Steam Motor Development -- Correspondence, reports, patents, drawings, notebooks and photographs relating to the development of twentieth-century steam technology. Illustrative of innovation in general.
Tebtunis Papyri Collection -- Examples from a collection of papyrus documents that were found in the winter of 1899/1900 at the site of ancient Tebtunis, Egypt. Fabulous examples of papyrus.

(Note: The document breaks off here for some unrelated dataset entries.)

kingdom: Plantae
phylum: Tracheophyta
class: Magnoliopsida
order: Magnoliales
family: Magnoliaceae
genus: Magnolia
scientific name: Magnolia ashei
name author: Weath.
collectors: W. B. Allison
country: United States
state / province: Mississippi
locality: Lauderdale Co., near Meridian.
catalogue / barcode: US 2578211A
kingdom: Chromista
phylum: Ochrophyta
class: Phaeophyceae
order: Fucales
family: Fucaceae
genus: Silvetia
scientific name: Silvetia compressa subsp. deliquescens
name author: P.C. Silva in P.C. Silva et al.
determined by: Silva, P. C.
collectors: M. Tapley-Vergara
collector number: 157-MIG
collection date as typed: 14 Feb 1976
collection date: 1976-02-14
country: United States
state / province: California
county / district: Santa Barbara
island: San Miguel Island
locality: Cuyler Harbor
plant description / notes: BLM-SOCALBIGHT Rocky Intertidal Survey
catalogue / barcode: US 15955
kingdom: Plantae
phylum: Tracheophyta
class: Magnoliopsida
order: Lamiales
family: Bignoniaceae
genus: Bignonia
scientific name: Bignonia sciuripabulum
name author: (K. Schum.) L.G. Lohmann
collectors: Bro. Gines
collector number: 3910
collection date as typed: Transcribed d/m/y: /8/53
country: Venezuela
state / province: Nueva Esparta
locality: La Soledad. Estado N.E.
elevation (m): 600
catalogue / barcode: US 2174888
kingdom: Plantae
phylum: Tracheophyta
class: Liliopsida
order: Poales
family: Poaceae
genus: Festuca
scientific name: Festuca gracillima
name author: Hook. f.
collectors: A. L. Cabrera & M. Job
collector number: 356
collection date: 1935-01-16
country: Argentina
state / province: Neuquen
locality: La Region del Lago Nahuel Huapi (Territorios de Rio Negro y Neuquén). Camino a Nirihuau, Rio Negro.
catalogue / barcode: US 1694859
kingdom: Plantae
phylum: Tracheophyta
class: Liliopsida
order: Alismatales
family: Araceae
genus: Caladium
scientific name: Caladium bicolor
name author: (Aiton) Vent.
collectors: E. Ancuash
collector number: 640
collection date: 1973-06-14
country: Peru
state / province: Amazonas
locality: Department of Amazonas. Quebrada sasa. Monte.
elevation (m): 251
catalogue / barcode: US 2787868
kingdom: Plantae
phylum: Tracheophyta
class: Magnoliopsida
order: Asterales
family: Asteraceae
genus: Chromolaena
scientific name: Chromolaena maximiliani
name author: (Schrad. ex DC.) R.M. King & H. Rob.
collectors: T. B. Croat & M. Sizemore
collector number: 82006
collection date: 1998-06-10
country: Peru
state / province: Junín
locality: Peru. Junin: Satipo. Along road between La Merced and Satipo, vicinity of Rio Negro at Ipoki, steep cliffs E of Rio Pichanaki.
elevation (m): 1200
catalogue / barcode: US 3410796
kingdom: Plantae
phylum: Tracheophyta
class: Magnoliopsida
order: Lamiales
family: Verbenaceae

Tissandier Collection -- The history of lighter-than air flight in Europe, especially ballooning, from the late 18th to the early 20th century. Fine historical graphical images.
U.S. Steel Photograph Collection -- From the time United States Steel established the city of Gary, Indiana, in 1906, until about 1941, company photographers documented the city, the Gary Works, and life in the city and in the plant. A view of early 20th Century industrialization.
William Allen Collection -- Advertisements received by British-born American manufacturer William Allen for manufacturing equipment from the 1840s to 1906. Snapshot of a manufacturing era.
William Gedney Photographs -- Documentary photography throughout the
United States, in India, and in Europe, from the mid 1950s through the early 1980s. These photographs reveal the lives of others with striking sensitivity. Spectacular photography capturing people and places.